DALLAS, March 4 /PRNewswire/ -- Interpol, the International Criminal Police Organization, redefined its mission after 9/11 by committing resources to combating terrorism -- and that effort appears to be paying off in a big way, UT Dallas researcher Dr. Todd Sandler says.
"According to calculations, Interpol gets $200 in gain for every $1 it spends on the fight against terrorism," said Sandler, the Vibhooti Shukla professor of economics and political economy in UT Dallas' School of Economic, Political and Policy Sciences. "That's a big payback."
These findings could affect how individual governments evaluate the return on investment for their own anti-terrorist programs and may encourage greater intelligence cooperation among nations, he said.
The study was written jointly with Dr. Daniel G. Arce, professor of economics at UT Dallas, and Dr. Walter Enders, professor of economics at the University of Alabama, and is scheduled to be published in the Journal of Law and Economics in February 2011.
The project looked at anti-terrorism activities within Interpol.

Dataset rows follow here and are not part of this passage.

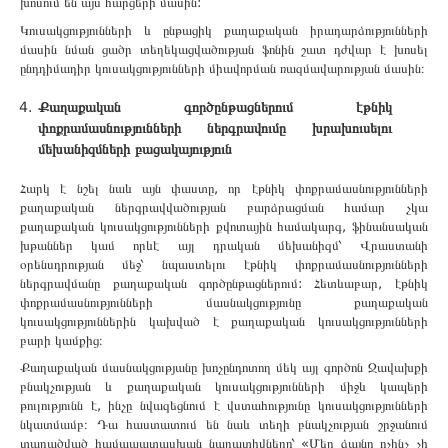
խոսում են այս հարցերի մասին:
Կուսակցությունների և ընթացիկ քաղաքական իրադարձությունների
մասին նման ցածր տեղեկացվածության ֆոնին շատ դժվար է խոսել
ընդդիմադիր կուսակցությունների միավորման ռազմավարության մասին։
Քաղաքական գործընթացներում էթնիկ
փոքրամասնությունների ներգրավումը խրախուսելու
մեխանիզմների բացակայություն
Հարկ է նշել նաև այն փաստը, որ էթնիկ փոքրամասնությունների
քաղաքական ներգրավվածության բարձրացման համար չկա
քաղաքական կուսակցությունների քվոտային համակարգ, ֆինանսական
խթաններ կամ որևէ այլ դրական մեխանիզմ՝ Վրաստանի
օրենսդրության մեջ՝ նպաստելու էթնիկ փոքրամասնությունների
ներգրավմանը քաղաքական գործընթացներում: Հետևաբար, էթնիկ
փոքրամասնությունների մասնակցությունը քաղաքական
կուսակցություններին կախված է քաղաքական կուսակցությունների
բարի կամքից։
Քաղաքական մասնակցությանը խոչընդոտող մեկ այլ գործոն Ջավախքի
բնակչության և քաղաքական կուսակցությունների միջև կապերի
թուլությունն է, ինչը նվազեցնում է վստահությունը կուսակցությունների
նկատմամբ։ Դա հաստատում են նաև տեղի բնակչության շրջանում
տարածված համապատասխան նարատիվները՝ «Մեր ձայնը ոչինչ չի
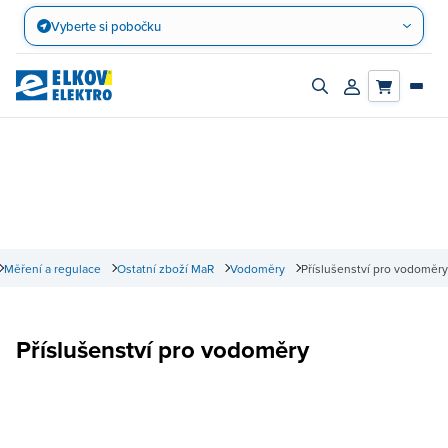
Přejít
Vyberte si pobočku
na
obsah
Zapnout/vypnout
Přihlásit/registro
vyhledávací
účet
panel
Měření a regulace
Ostatní zboží MaR
Vodoměry
Příslušenství pro vodoměry
Příslušenství pro vodoměry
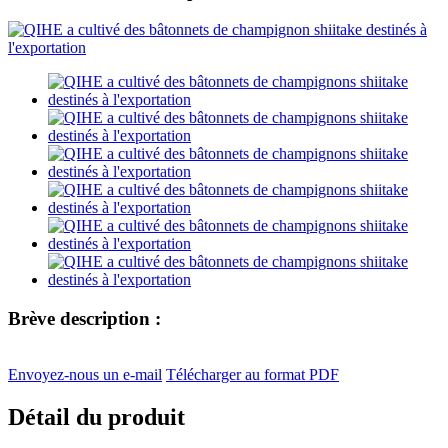
Brève description :
Envoyez-nous un e-mail
Télécharger au format PDF
Détail du produit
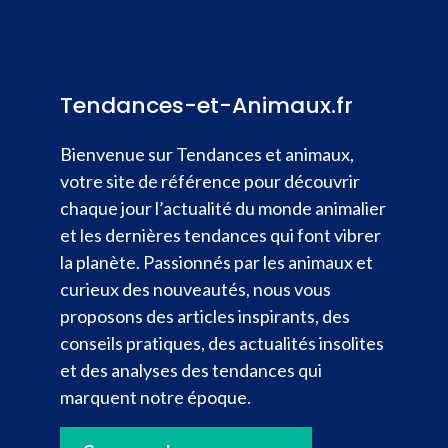
Tendances-et-Animaux.fr
Bienvenue sur Tendances et animaux,
votre site de référence pour découvrir
chaque jour l’actualité du monde animalier
et les dernières tendances qui font vibrer
la planète. Passionnés par les animaux et
curieux des nouveautés, nous vous
proposons des articles inspirants, des
conseils pratiques, des actualités insolites
et des analyses des tendances qui
marquent notre époque.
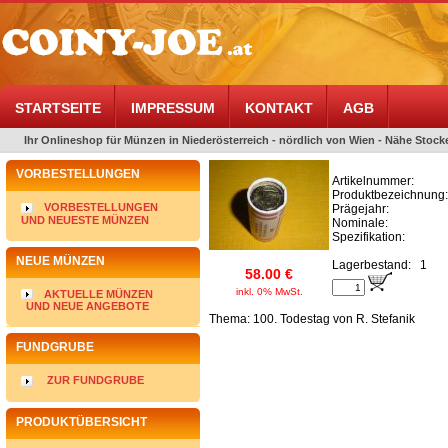
STARTSEITE
IMPRESSUM
KONTAKT
AGB
Ihr Onlineshop für Münzen in Niederösterreich - nördlich von Wien - Nähe Stocke
VORBESTELLUNGEN
Artikelnummer:
Produktbezeichnung:
VORBESTELLUNGEN
Prägejahr:
UND NEUESTE MÜNZEN
Nominale:
Spezifikation:
NEUE MÜNZEN
Lagerbestand:
1
58.00 €
inkl. 0% MwSt.
AKTUELLE MÜNZEN
UND NEUE ANGEBOTE
Thema: 100. Todestag von R. Stefanik
FUNDGRUBE
ZUR FUNDGRUBE
PRODUKTÜBERSICHT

The authors gained unprecedented access to the agency's records and used that data to determine how much money had been devoted to terrorism projects and how successful such efforts were.

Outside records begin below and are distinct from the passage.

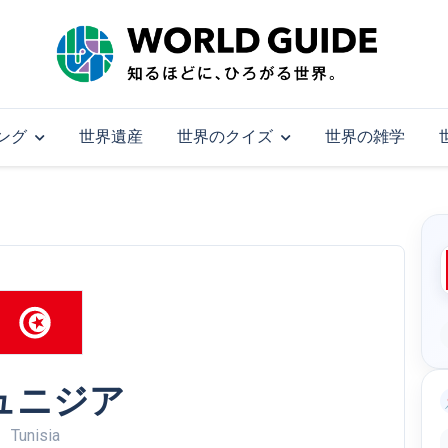
ング
世界遺産
世界のクイズ
世界の雑学
ュニジア
Tunisia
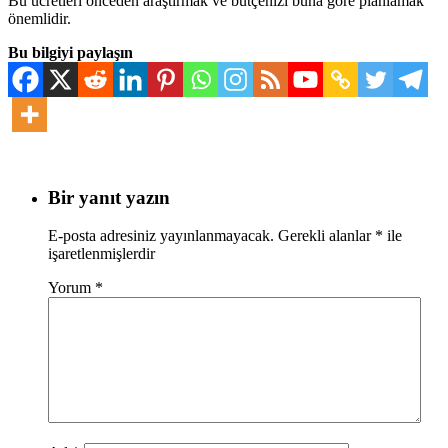
Bu ücretleri önceden araştırmak ve bütçenizi buna göre planlamak
önemlidir.
Bu bilgiyi paylaşın
Bir yanıt yazın
E-posta adresiniz yayınlanmayacak.
Gerekli alanlar
*
ile
işaretlenmişlerdir
Yorum
*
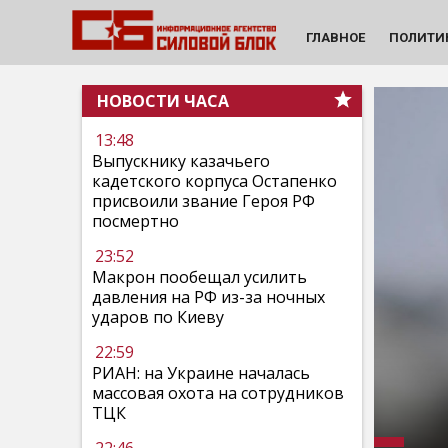
ГЛАВНОЕ
ПОЛИТИ
НОВОСТИ ЧАСА
13:48
Выпускнику казачьего
кадетского корпуса Остапенко
присвоили звание Героя РФ
посмертно
23:52
Макрон пообещал усилить
давления на РФ из-за ночных
ударов по Киеву
22:59
РИАН: на Украине началась
массовая охота на сотрудников
ТЦК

Interpol's budgets for anti-terrorist efforts in 2006 and 2007 were $14 million and $17 million, respectively. If the average cost of a terrorist act is $5 million, then the agency needed to prevent only four acts during 2007 to more than pay back the budget cost. Arrests that occurred in cooperation with Interpol far exceeded that number, though the data doesn't reveal whether any of those arrests would have been made without Interpol's cooperation.

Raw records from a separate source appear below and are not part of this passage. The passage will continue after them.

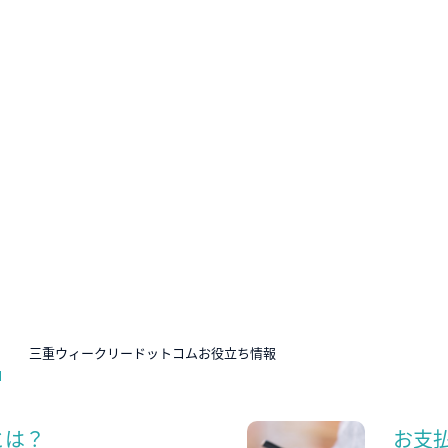
N
三重ウィークリードットコムお役立ち情報
とは？
お支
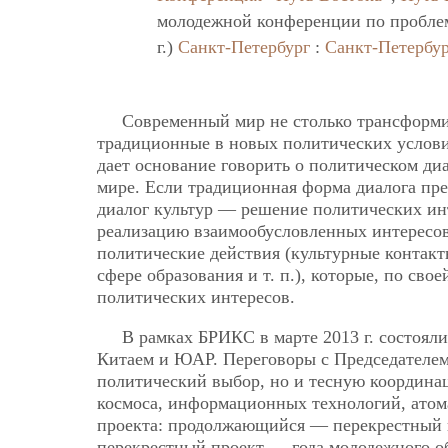
молодежной конференции по проблем
г.)
Санкт-Петербург
:
Санкт-Петербур
Современный мир не столько трансформи
традиционные в новых политических услови
дает основание говорить о политическом ди
мире. Если традиционная форма диалога пре
диалог культур — решение политических инт
реализацию взаимообусловленных интересов
политические действия (культурные контакт
сфере образования и т. п.), которые, по сво
политических интересов.
В рамках БРИКС в марте 2013 г. состояли
Китаем и ЮАР. Переговоры с Председателе
политический выбор, но и тесную координац
космоса, информационных технологий, атом
проекта: продолжающийся — перекрестный го
перекрестный проект — года молодежного 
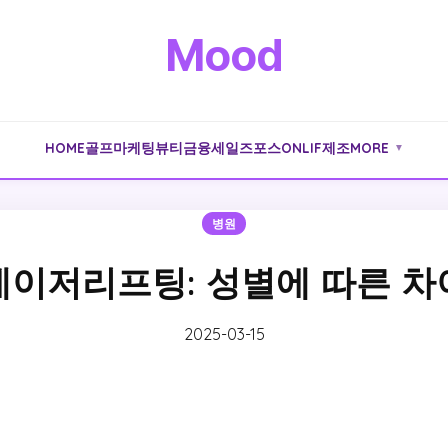
Mood
HOME
골프
마케팅
뷰티
금융
세일즈포스
ONLIF
제조
MORE
▼
병원
레이저리프팅: 성별에 따른 차
2025-03-15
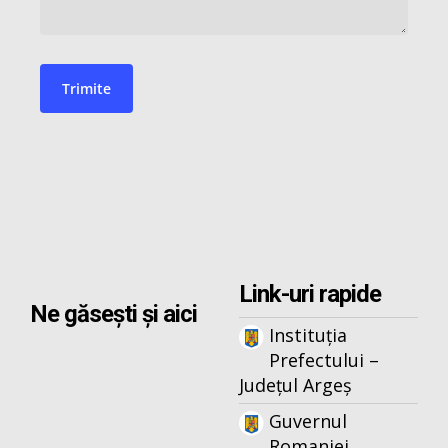
Link-uri rapide
Ne găsești și aici
Instituția
Prefectului –
Județul Argeș
Guvernul
Romaniei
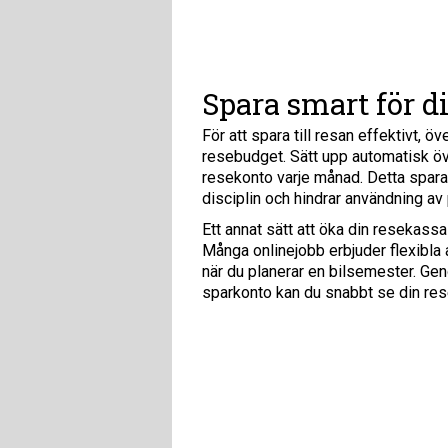
Spara smart för d
För att spara till resan effektivt, 
resebudget. Sätt upp automatisk över
resekonto varje månad. Detta sparan
disciplin och hindrar användning av
Ett annat sätt att öka din resekassa 
Många onlinejobb erbjuder flexibla a
när du planerar en bilsemester. Geno
sparkonto kan du snabbt se din re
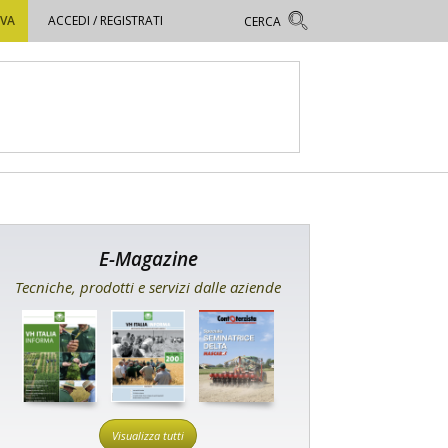
OVA
ACCEDI / REGISTRATI
E-Magazine
Tecniche, prodotti e servizi dalle aziende
Visualizza tutti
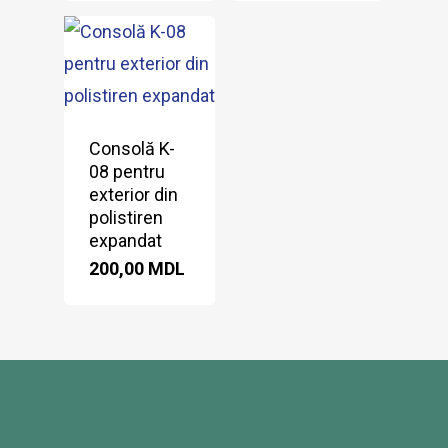
Consolă K-
08 pentru
exterior din
polistiren
expandat
200,00
MDL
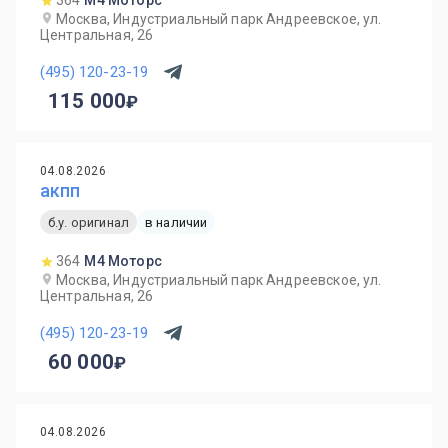
364
М4 Моторс
Москва, Индустриальный парк Андреевское, ул.
Центральная, 26
(495) 120-23-19
115 000
04.08.2026
акпп
б.у. оригинал
в наличии
364
М4 Моторс
Москва, Индустриальный парк Андреевское, ул.
Центральная, 26
(495) 120-23-19
60 000
04.08.2026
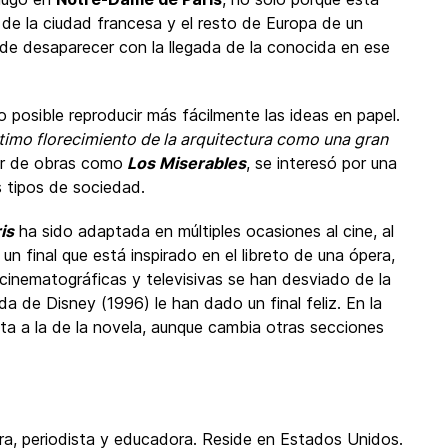
de la ciudad francesa y el resto de Europa de un
 de desaparecer con la llegada de la conocida en ese
o posible reproducir más fácilmente las ideas en papel.
ltimo florecimiento de la arquitectura como una gran
tor de obras como
Los Miserables
, se interesó por una
s tipos de sociedad.
is
ha sido adaptada en múltiples ocasiones al cine, al
 un final que está inspirado en el libreto de una ópera,
 cinematográficas y televisivas se han desviado de la
ada de Disney (1996) le han dado un final feliz. En la
cta a la de la novela, aunque cambia otras secciones
ra, periodista y educadora. Reside en Estados Unidos.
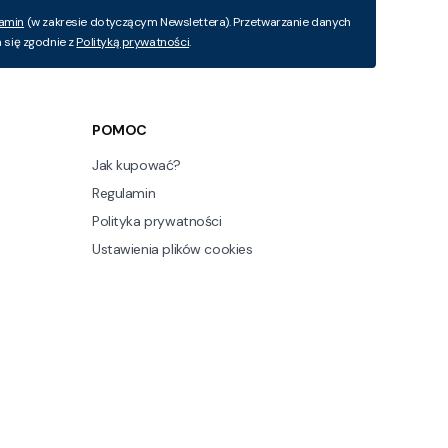
amin
(w zakresie dotyczącym Newslettera). Przetwarzanie danych
się zgodnie z
Polityką prywatności
.
POMOC
Jak kupować?
Regulamin
Polityka prywatności
Ustawienia plików cookies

The authors' research looked at the number of arrests based on notices by Interpol, as well as detentions tied to the diffusion of information from one country to another, via Interpol. "Many terrorists enter countries on stolen or altered documents," Sandler said. Passports at airports and other entry points now can be screened by a high-tech Interpol system based in France, so it's much harder for would-be terrorists to pass through with bogus documents.
The research was funded by grants from the U.S. Department of Homeland Security and was not paid for by Interpol.
In the authors' earlier research, they found individual governments tended to get less impressive returns on their terrorism-fighting investments. A 2008 project found that increasing homeland security worldwide by 25 percent resulted in a payback of about 30 cents on a dollar. Increased offensive measures such as those taken against the Taliban in Afghanistan after 9/11 offered a payback of 8 to 12 cents on the dollar.
Interpol's cooperative-based proactive measures leading to the arrest of terrorists or prevention of movement among countries also do not have the same potential for backlash attacks that military actions sometimes spur. "Our findings, taken together, could say a lot to members of Congress as they consider how they should allocate funds for fighting terrorism," Sandler said.
"Quite simply, Interpol presents large paybacks on small expenditures as it addresses the shortfall of collective proactive measures," the authors wrote in their upcoming article. "This is a smart way to fight transnational terrorism."